Collected data —
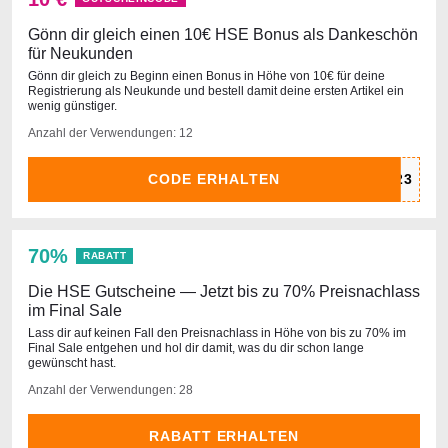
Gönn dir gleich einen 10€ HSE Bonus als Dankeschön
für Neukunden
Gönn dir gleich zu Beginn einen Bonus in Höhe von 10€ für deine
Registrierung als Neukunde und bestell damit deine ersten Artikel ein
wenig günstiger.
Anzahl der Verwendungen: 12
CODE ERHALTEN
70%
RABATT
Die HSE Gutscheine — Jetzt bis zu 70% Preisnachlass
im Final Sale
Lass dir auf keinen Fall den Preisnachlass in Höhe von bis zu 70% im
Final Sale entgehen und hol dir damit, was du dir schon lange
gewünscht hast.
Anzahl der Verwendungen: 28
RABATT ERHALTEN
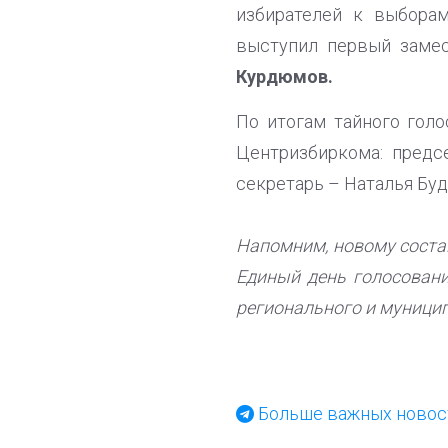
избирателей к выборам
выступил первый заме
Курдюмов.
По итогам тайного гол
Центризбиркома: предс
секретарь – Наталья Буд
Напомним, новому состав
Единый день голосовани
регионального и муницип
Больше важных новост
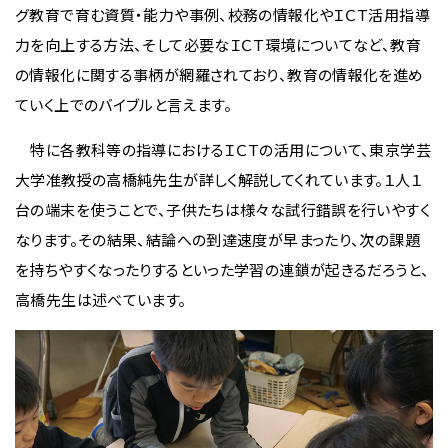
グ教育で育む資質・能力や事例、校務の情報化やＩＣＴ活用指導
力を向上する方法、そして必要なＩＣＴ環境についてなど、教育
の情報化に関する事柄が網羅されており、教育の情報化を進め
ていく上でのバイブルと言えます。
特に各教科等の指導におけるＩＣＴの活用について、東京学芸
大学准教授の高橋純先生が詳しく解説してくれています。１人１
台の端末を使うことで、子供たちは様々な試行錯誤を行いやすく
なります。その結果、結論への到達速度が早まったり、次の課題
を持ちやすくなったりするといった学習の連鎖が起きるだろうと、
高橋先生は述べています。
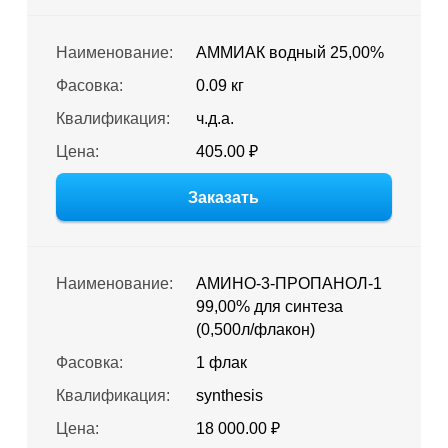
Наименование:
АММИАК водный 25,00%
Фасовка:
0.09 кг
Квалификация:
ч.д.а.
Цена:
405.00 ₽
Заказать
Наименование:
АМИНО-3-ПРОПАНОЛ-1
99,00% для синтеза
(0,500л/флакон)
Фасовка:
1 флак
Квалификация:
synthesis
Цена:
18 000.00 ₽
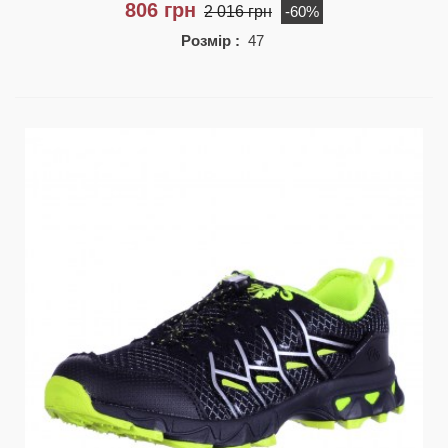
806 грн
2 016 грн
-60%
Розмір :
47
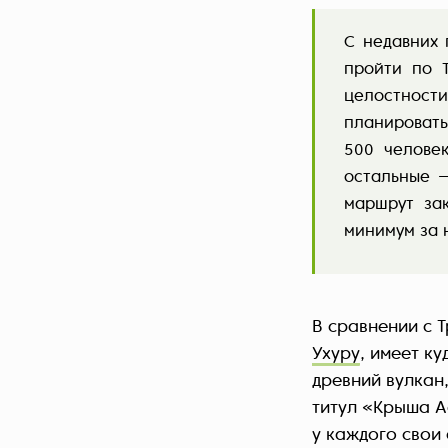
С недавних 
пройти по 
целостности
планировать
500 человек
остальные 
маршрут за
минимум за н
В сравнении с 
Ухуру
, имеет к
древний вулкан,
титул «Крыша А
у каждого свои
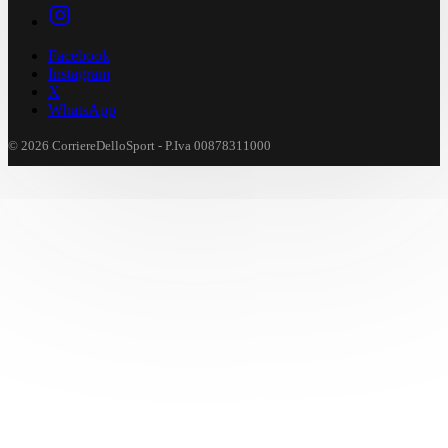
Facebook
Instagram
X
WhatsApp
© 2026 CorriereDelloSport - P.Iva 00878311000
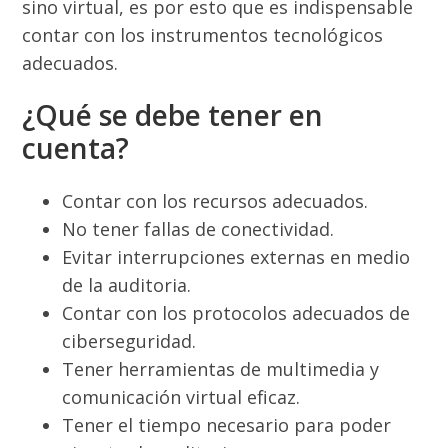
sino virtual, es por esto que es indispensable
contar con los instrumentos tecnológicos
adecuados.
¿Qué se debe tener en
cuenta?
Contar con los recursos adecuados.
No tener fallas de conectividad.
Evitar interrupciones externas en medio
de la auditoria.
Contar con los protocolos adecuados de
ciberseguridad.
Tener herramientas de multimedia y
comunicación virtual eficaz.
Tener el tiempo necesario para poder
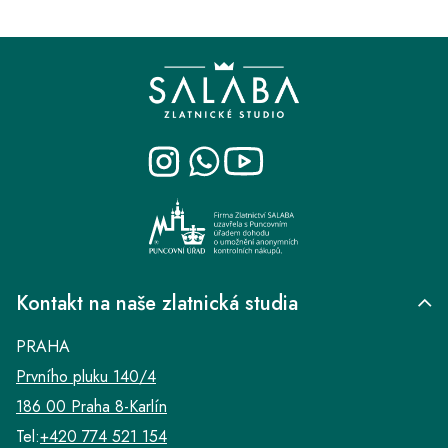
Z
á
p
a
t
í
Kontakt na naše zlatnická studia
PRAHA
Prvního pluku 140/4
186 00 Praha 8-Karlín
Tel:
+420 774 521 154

To-do item —
Look through the records and copy down every line that holds "Anzahl".

Answer below —
Anzahl der Verwendungen: 12
Anzahl der Verwendungen: 28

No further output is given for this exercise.